People told us they felt well supported by staff and confirmed that there were sufficient staff to meet their needs. Records showed that there were safe systems in place for the robust recruitment of new staff to ensure they were suitable to work with people who used the service.

Staff had received effective training, supervision and support to meet people’s needs. This included training about the Mental Capacity Act 2005, so that staff understood about supporting people to make their own choices and decisions. People told us they were supported to eat healthily and choose foods that met their dietary and/or cultural need, and to eat out at places of their choice. The provider supported people to meet their healthcare needs through assisting them to attend appointments and follow guidance from healthcare professionals, which was documented in people’s support plans.

People received a caring and compassionate service, which demonstrated some outstanding features. The provider consistently consulted with people and relatives to ensure that their needs and wishes were understood and met. People told us they felt valued as they took part in projects and open days organised by the provider and were supported to make meaningful contributions. The provider keenly sought to celebrate people’s achievements and ensure people understood that their needs were at the core of the organisation. People were treated with dignity and respect and staff protected their confidentiality and privacy.

People received a service that responded to their individual needs and was person centred. People’s needs were properly assessed, and their assessments and support plans were regularly reviewed to ensure they were relevant. The provider responded to people’s aspirations for more independence and their wishes to access community resources, such as regular visits to gyms, cinemas and shopping centres. People were confident about how to make a complaint and relatives said they thought complaints would be dealt with in an open and fair manner.

People received a service that was managed well by the registered manager and other members of the management team. The provider held a clear vision and values that were shaped by people’s contributions to their current strategy plan, and understood by people, relatives and staff. There were systems in place to regularly monitor the quality of the service and identify areas for improvement.

Inspection carried out on 24 February 2014

During a routine inspection

The registered manager told us that staff would obtain consent from people before providing them with care and support.

We spoke with the relatives of two people who used the service as people who used the service were able to verbalise their needs. One person told us "I would not say the care is great but it is good. We get on with the staff and my relative is happy." Another persons relative said "The actual support staff are very good, most have been there for a significant period of time. They do a wonderful job."

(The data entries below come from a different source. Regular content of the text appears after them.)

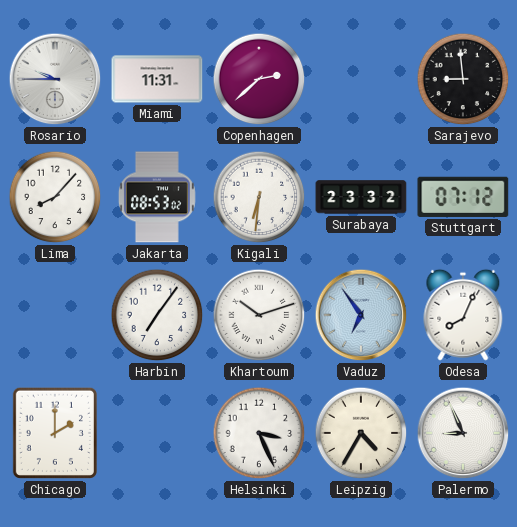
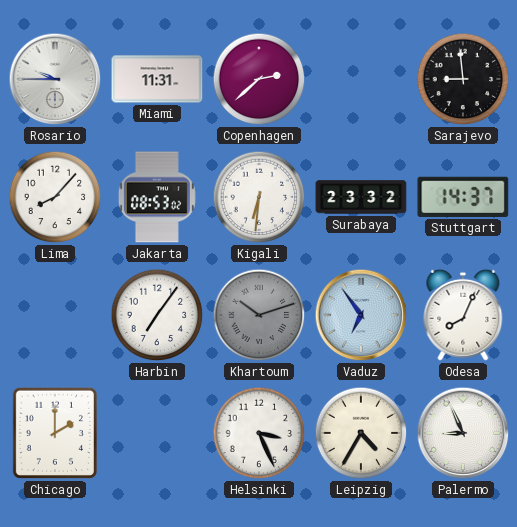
Stuttgart: 07:12 -> 14:37
Khartoum dial: white -> grey
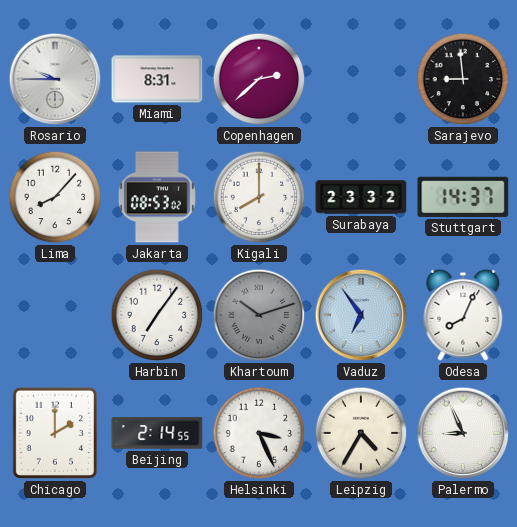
Miami: 11:31 -> 8:31
Kigali: 6:31 -> 8:00
Beijing: none -> 2:14
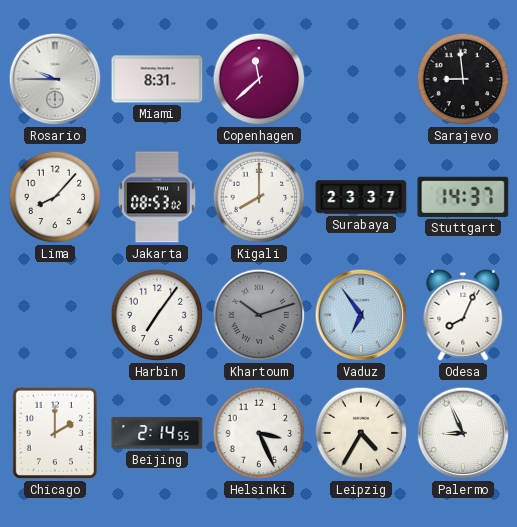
Copenhagen: 2:38 -> 11:38
Surabaya: 23:32 -> 23:37
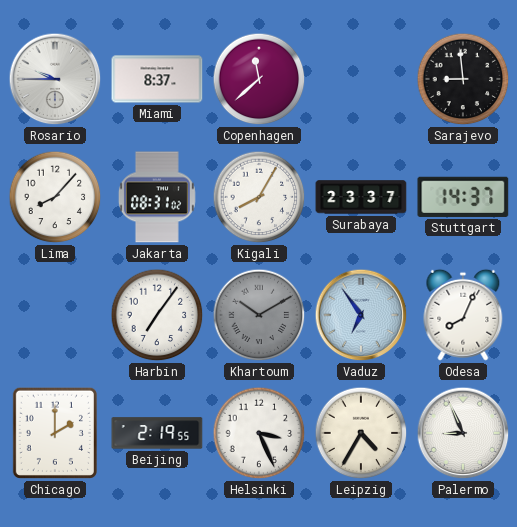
Miami: 8:31 -> 8:37
Jakarta: 08:53 -> 08:31
Kigali: 8:00 -> 8:05
Khartoum: 10:12 -> 10:10
Beijing: 2:14 -> 2:19
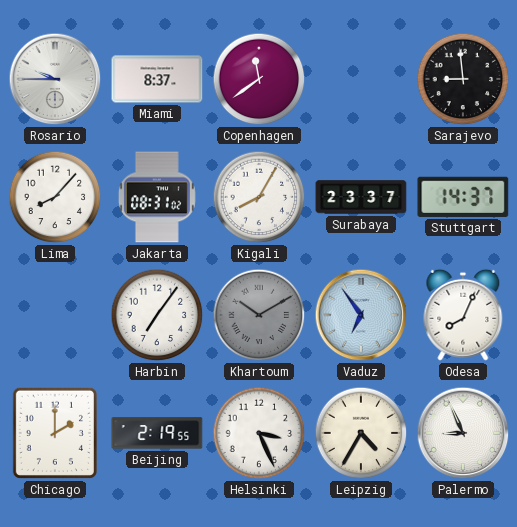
Copenhagen: 11:38 -> 11:39
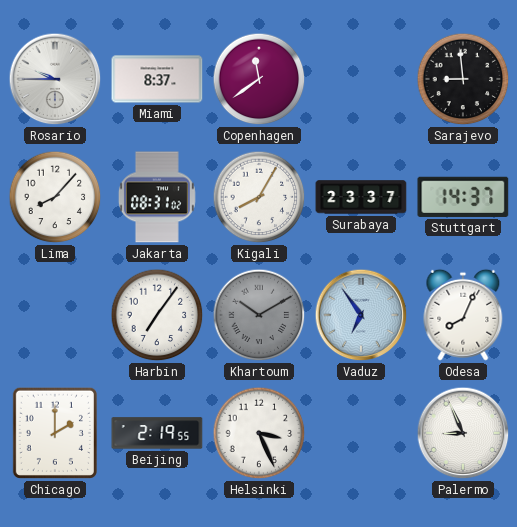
Leipzig: 4:35 -> none
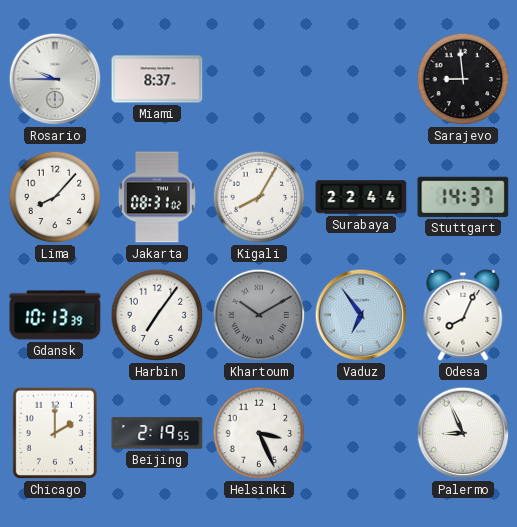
Copenhagen: 11:39 -> none
Surabaya: 23:37 -> 22:44
Gdansk: none -> 10:13
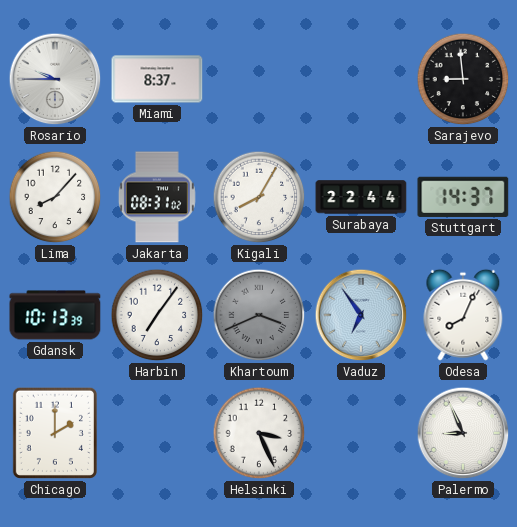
Khartoum: 10:10 -> 3:41
Beijing: 2:19 -> none
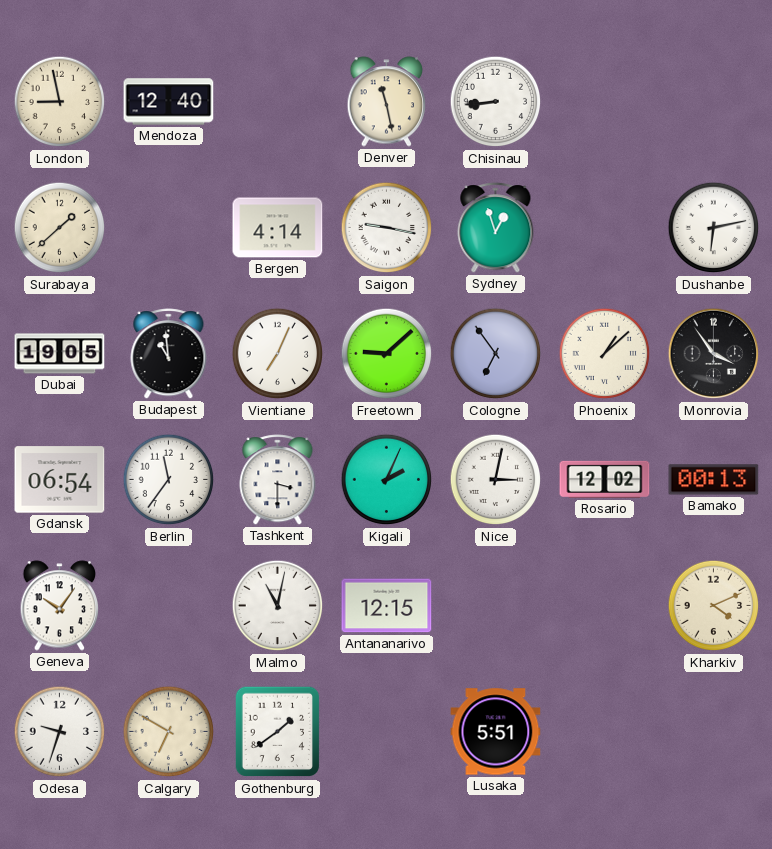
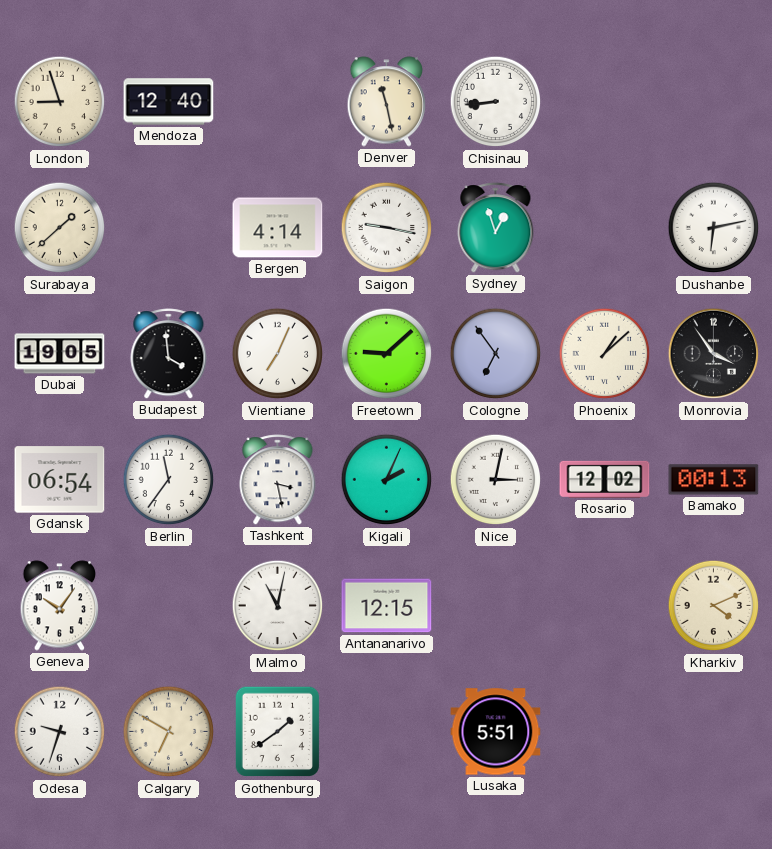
London: 8:58 -> 8:57
Budapest: 10:59 -> 3:59
Tashkent: 3:30 -> 3:28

We spoke with two members of staff who told us that they worked with social workers, people's family members, psychiatrists and psychologists to meet people's needs

The provider had a recruitment and selection procedure in place which provided clear direction on all aspects of the recruitment process.

Arrangements were in place for responding to complaints. One person said that they had made complaints about the service and these had been dealt with.

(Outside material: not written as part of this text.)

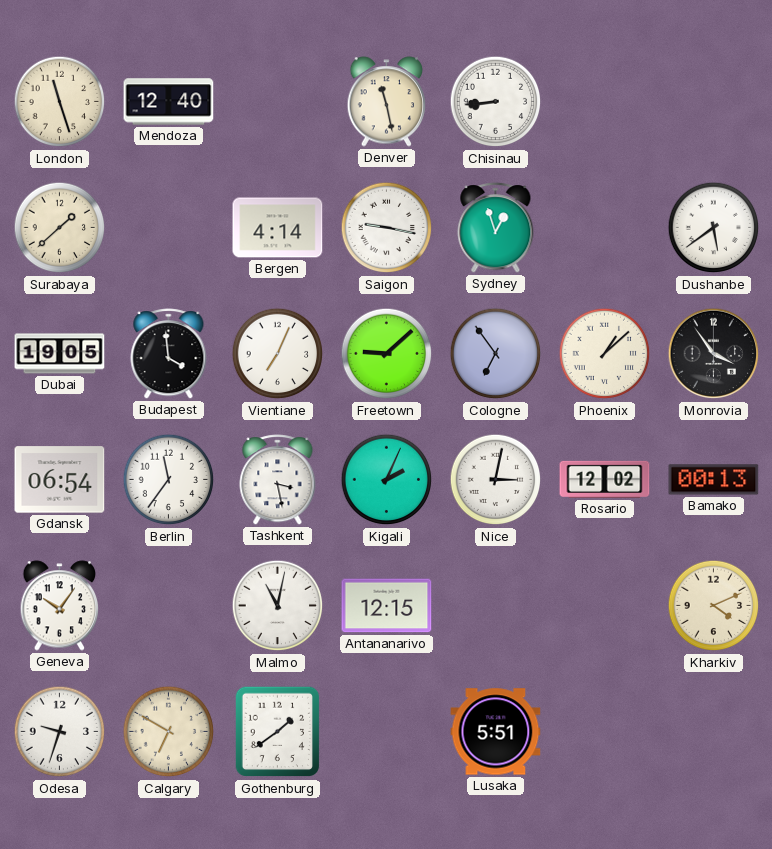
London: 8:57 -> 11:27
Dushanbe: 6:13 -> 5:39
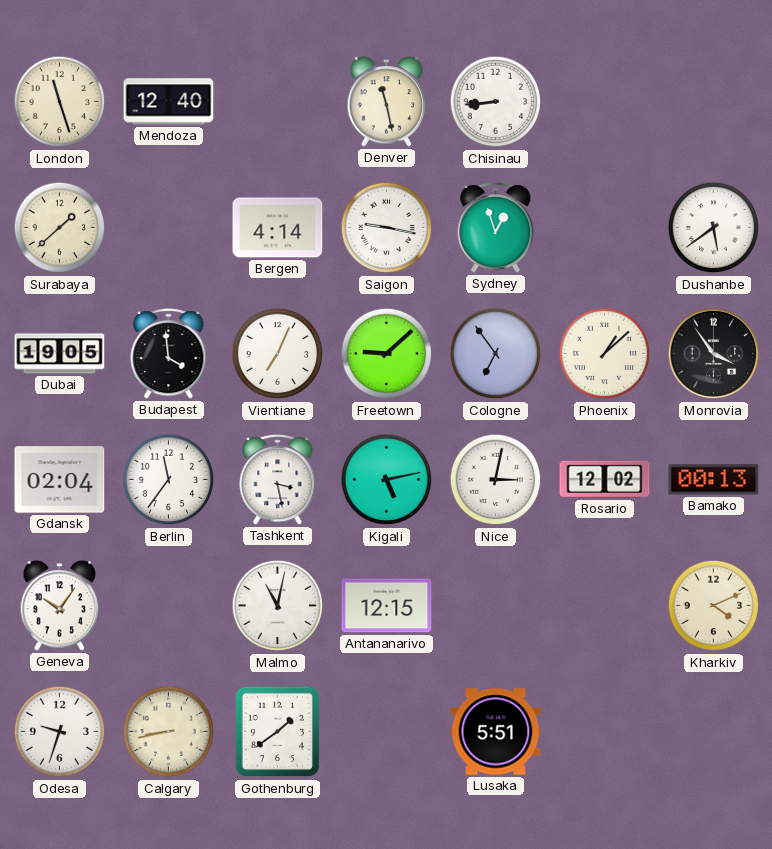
Gdansk: 06:54 -> 02:04
Kigali: 2:04 -> 5:13
Calgary: 6:50 -> 8:43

Inspection carried out on 30 April 2012

During a routine inspection

People who use the service and relatives made positive comments about the service in the quality questionnaires that the service sent to them. We did not speak directly to them.

Carers and families are involved in daily decision-making about care provided and feel respected. They said staff were generally approachable, listen to their views, act on them and treat them with respect.

Some commented that the management are in regular contact, sometimes visit them, always ask them what they need and they feel they are getting the service they want. They said it was regularly reviewed, updated and delivered on time.

They found staff friendly, competent and prepared to adapt their working methods to provide a good level quality of service.

They are also aware of how to make a complaint and who to.